▶ [Passage shown]
Death of the Apple Halo Effect?
August 3rd, 2009
Every iPhone and iPod Touch owner I know hates iTunes. Apple should take notice.
I think iTunes has become the main interaction platform for Apple. Given the popularity of the iPod line and iPhone, combined with iTunes for both Windows and Mac OS X, I’d bet more hours are spent using iTunes than Finder every day.
As with the App Store, Apple seems to be stumbling over itself with the iTunes experience. They need to slow down, reset, and rethink the experience promised by the Apple brand.
We know that iTunes is slow. The UI is inconsistent. The store feels completely alien to the main UI and experience. The app does far too much, plays too many roles too slowly. iTunes is more Wal-Mart than Apple Store.
People tolerate iTunes because it isn’t unbearable. It does work, after all. We all know the flaws I’ve mentioned and begrudgingly accept them because iTunes is the only choice we have. Another case of Software Stockholm Syndrome, I guess?
But here are two new (to me) insights.
- iTunes focuses on multiple mobile devices paired to one computer rather than treating all Apple machines as peers. If nothing else, Apple should invert the model they currently use. Instead of one machine and one or more peripherals, they should focus on the more common case of one device and multiple computers.
- Syncing a device to iTunes gets more painful every day, pushing users away from iTunes. Syncing a single podcast from iTunes to an iPhone takes fifteen minutes. It’s painful. This is a big threat the the Apple halo effect.

▶ [Dataset records]
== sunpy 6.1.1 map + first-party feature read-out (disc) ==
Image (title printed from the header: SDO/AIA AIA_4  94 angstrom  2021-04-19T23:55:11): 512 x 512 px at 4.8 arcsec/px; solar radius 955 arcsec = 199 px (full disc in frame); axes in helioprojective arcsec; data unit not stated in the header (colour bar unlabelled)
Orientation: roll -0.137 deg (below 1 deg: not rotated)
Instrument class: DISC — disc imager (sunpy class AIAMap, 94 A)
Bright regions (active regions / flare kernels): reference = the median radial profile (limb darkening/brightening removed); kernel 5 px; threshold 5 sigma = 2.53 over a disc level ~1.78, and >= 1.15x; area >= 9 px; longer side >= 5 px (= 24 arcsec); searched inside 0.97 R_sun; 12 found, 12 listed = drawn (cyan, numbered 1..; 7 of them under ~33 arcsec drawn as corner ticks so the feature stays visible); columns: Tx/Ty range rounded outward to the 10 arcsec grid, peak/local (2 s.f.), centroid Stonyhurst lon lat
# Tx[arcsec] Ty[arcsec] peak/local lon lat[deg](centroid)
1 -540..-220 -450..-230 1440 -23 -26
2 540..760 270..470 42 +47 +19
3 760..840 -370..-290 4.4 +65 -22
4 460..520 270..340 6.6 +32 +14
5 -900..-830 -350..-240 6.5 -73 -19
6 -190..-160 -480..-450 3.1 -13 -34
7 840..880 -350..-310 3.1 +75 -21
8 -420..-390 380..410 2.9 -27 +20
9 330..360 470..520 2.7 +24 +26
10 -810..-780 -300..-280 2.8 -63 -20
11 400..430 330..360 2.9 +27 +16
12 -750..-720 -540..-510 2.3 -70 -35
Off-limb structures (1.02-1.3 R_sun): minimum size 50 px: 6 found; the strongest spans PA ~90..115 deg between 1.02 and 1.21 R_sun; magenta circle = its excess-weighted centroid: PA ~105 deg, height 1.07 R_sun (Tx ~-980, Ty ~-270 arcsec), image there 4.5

▶ [Objective] Reproduce the part of the iTunes post from "August 3rd, 2009" to "the Apple brand.". The records were taken from a different source than the text.

▶ [Exercise response]
August 3rd, 2009
Every iPhone and iPod Touch owner I know hates iTunes. Apple should take notice.
I think iTunes has become the main interaction platform for Apple. Given the popularity of the iPod line and iPhone, combined with iTunes for both Windows and Mac OS X, I’d bet more hours are spent using iTunes than Finder every day.
As with the App Store, Apple seems to be stumbling over itself with the iTunes experience. They need to slow down, reset, and rethink the experience promised by the Apple brand.